Opinion about raising the debt limit was more evenly divided in July 2011, a few weeks before the last major showdown over the issue. At that time, 40% viewed a debt limit increase as absolutely essential in order to avoid a crisis, while nearly as many (39%) said it would not pose major problems.
Partisan differences over raising the debt limit are similar to two years ago: 62% of Democrats think it is absolutely essential to increase the debt limit, compared with 45% of independents and 36% of Republicans. Republicans and GOP leaners who do not agree with the Tea Party (40%) are much more likely than Tea Party Republicans (23%) to view a debt limit hike as absolutely essential.

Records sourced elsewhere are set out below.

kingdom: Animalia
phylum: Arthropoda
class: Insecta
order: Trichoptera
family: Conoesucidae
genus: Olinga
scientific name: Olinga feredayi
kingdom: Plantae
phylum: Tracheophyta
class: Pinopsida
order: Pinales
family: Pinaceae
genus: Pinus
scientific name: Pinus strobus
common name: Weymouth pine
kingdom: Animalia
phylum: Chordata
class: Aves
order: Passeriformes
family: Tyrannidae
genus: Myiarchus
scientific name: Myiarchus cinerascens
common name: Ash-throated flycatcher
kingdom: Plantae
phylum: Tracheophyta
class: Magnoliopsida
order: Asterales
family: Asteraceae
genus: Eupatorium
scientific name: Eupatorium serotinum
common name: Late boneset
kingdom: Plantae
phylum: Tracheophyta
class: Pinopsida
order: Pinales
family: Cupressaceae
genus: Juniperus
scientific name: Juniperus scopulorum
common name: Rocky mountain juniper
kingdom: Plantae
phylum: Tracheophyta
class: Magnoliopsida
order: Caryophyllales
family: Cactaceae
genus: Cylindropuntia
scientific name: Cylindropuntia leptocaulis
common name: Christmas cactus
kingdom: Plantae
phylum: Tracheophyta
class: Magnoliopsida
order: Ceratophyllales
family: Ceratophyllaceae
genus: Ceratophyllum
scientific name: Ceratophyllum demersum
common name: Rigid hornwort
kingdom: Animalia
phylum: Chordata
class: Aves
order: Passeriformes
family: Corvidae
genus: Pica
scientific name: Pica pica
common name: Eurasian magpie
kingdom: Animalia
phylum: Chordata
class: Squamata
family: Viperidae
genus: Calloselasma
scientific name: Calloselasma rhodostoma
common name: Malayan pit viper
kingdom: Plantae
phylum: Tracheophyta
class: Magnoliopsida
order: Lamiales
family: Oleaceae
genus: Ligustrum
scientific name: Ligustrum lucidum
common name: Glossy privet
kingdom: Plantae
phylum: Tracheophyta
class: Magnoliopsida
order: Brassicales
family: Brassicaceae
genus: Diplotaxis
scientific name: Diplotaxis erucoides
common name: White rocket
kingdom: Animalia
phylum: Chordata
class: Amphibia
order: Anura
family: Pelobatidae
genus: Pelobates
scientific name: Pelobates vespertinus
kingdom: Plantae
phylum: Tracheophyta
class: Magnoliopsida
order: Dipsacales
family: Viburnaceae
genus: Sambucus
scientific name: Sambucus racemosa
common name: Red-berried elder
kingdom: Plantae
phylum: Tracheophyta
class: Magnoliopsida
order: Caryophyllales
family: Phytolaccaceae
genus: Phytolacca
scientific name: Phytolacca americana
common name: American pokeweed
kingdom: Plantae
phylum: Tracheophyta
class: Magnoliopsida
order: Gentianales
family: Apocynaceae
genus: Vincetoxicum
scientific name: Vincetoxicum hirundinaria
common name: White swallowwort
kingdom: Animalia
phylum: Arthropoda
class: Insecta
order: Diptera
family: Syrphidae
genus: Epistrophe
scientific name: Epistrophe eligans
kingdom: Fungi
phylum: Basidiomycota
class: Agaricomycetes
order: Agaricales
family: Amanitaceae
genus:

Senate Democrats are planning to start the process this week for a Senate vote on a clean debt limit increase, sources tell me – a move that could call the bluff of Republicans in both chambers and force them to take a stand on whether they will allow default and economic destruction if Dems don’t accept their unilateral demands.
The move has the backing of the White House, according to a source familiar with discussions…
If the Senate can pass a clean debt limit increase and send it to the lower chamber, then House Republicans would then presumably refuse to allow a vote on it. With Boehner now claiming a clean debt limit (or a clean CR) cannot pass the House, this would enable Dems to argue Boehner won’t even allow the will of the House to be tested on the debt limit, either, despite the threat of default.
This also raises another question: If Senate Republicans filibuster a debt ceiling hike, will Senate Dem leaders change the rules to allow it to pass by a simple majority, on the argument that so doing is imperative to save the U.S. economy from meltdown? Remember, the deal that averted the “nuclear option” this year left the current rules in place, but Dems reserved the right to act again if GOP obstructionism continued.
White House spokesman Jay Carney said Monday that lifting the debt ceiling will be non-negotiable for as long as Barack Obama is president…
“It will always be, as long as he’s president, President Obama’s position that that responsibility is not negotiable. That there’s not a game of trading for political priorities or agenda items that Republicans have not been able to achieve through legislation or the ballot box.”
Representative Greg Walden of Oregon, the House GOP’s campaign chief, says whatever the leadership ultimately decides, it won’t be a clean CR or a clean extension of the debt limit. “I don’t think you could pass a clean CR or a clean debt ceiling,” he says. “But we need to sit down and talk with the Senate and the president and work through all of these issues.”
Sources close to Boehner echo Walden. In private, Boehner has told his allies that he won’t bring up a clean CR, and he’s hopeful that as the deadline nears, President Obama will deal. “There’s no way the president holds firm,” a House GOP insider predicts. “Once that crack opens, I don’t know how the debt limit will be addressed, but it won’t be by Republican capitulation.”
“Pretty much the same story,” cracks Representative Peter King of New York, when asked for an update. “Everything’s the same story.”